New York police fail to clear park after thousands gather to defend Occupy Wall Street
15 October 2011
The administration of New York City’s billionaire Mayor Michael Bloomberg beat a tactical retreat Friday morning, backing down from earlier threats to clear the site of the anti-Wall Street demonstration on the pretext that its corporate owner needed to clean the area.
Over two thousand people, predominately men and women in their twenties and early thirties, assembled before dawn in the heart of New York City’s financial district to defend the encampment of Occupy Wall Street at Liberty Plaza (renamed Zuccoti park by its corporate owners).
Authorities had scheduled the “cleaning” of the small, brick-paved park for 7:00 am, a deadline when protesters would have to leave or face arrest. They would not be allowed back in with their gear, if at all.
Under the glare of street lamps and media lighting, tension pervaded the crowded park and adjacent sidewalks as the crowd awaited the anticipated assault by riot police. Many stood silently while others raised the chants Of “We are the 99 percent”.
By 7:30 am , as it became clear that police would not remove protesters from the park, hundreds began to march to Wall Street a few blocks away. At least fourteen people were arrested and one protester was hit and run over by a police motorcycle, though it could not be determined if this was accidental or not. Several others were injured after being attacked by cops.
The reversal of the plan to clear the park was announced by Deputy Mayor Cas Holloway, who said in a statement: “Late last night, we received notice from the owners of Zuccotti Park—Brookfield Properties—that they are postponing their scheduled cleaning of the park, and for the time being withdrawing their request from earlier in the week for police assistance during their cleaning operation.”
The World Socialist Web Site spoke to a number of people who had come to defend the occupation.

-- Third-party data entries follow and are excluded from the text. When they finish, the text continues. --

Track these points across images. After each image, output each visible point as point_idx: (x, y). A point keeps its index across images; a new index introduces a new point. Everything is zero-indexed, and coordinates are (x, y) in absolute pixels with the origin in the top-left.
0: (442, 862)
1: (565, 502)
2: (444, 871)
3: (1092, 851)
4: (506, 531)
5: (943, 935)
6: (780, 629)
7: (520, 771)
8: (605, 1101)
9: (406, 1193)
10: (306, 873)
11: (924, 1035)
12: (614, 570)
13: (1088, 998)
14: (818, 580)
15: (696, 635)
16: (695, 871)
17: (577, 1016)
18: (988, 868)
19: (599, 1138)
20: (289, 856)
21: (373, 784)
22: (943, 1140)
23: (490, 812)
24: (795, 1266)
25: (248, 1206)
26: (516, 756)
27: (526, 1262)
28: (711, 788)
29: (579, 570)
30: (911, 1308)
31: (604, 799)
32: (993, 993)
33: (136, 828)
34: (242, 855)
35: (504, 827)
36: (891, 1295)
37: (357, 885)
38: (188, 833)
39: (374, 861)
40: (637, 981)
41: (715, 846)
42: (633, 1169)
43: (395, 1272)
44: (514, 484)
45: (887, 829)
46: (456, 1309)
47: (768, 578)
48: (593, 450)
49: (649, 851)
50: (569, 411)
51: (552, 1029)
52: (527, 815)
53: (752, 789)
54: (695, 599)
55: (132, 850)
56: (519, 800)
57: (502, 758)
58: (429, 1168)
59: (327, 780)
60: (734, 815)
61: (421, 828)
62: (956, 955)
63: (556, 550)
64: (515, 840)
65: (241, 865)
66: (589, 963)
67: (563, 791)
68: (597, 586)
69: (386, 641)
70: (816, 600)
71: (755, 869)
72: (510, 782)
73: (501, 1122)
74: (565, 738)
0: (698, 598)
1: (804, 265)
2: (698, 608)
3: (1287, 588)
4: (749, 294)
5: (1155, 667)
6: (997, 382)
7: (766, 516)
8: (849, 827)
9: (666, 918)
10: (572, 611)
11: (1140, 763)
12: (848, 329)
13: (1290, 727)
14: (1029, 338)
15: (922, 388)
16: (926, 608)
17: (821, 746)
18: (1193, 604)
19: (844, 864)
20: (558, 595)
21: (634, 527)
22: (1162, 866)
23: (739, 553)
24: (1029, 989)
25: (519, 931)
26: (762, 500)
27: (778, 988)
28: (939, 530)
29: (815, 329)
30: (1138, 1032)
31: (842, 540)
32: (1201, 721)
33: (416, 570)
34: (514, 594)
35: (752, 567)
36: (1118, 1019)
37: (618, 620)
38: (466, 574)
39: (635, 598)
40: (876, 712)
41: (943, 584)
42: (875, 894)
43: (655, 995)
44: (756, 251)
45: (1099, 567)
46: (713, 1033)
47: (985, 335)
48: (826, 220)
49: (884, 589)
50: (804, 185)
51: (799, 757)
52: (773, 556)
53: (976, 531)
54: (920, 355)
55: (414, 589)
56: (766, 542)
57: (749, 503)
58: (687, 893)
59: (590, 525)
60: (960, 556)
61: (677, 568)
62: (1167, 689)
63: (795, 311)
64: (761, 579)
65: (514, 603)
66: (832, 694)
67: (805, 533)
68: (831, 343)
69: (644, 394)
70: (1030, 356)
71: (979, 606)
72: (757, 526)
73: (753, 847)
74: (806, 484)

Ryan, a young man form Long Island who works two jobs to make ends meet, told us. “I’m here to defend Occupy Wall Street, because I have to be here. This is an international movement against the capitalist system. Classism is a long-standing problem. It’s as old as civilization itself, but it’s gotten much worse in the last 10 years. I’m here because we need a society in which it is possible for every human being to realize their potential.”
When asked about the role of liberal groups in supporting the occupation he said, “The Democrats are beholden to the same bankers as the Republicans. That’s pretty obvious. “
Natasha, a young woman who lives in Brooklyn and works for a non-profit said: “I was a arrested on the Brooklyn Bridge on October 1, and I’ve been coming back since then. Something is very wrong with this country and this is a tangible moment to try to rectify it. I think it’s not surprising that that Democratic Party wants in on this. I don’t believe that people here are buying it, though. I voted for Obama in 2008, but I think it’s the role of the president to do what he has done. It’s hard to believe that he is helping us.”
Vanessa, from Melbourne, Florida, told us that she was a server in a restaurant and had come to the protest to support the Occupy Wall Street movement. “We absolutely need some change. I don’t support consumerism. I’m looking for more justice and more equality. I think that capitalism in its entirety is not helping out the planet. It’s more like self-destruction and evolution. We’re not going to be co-opted by the establishment. This is something new here. The old way has failed.”
We asked her if she was opposed to political parties, and Vanessa said she was, but when we asked if this included socialist parties, she amended this: “I’m more interested in socialist policies, for sure. We need something radical.”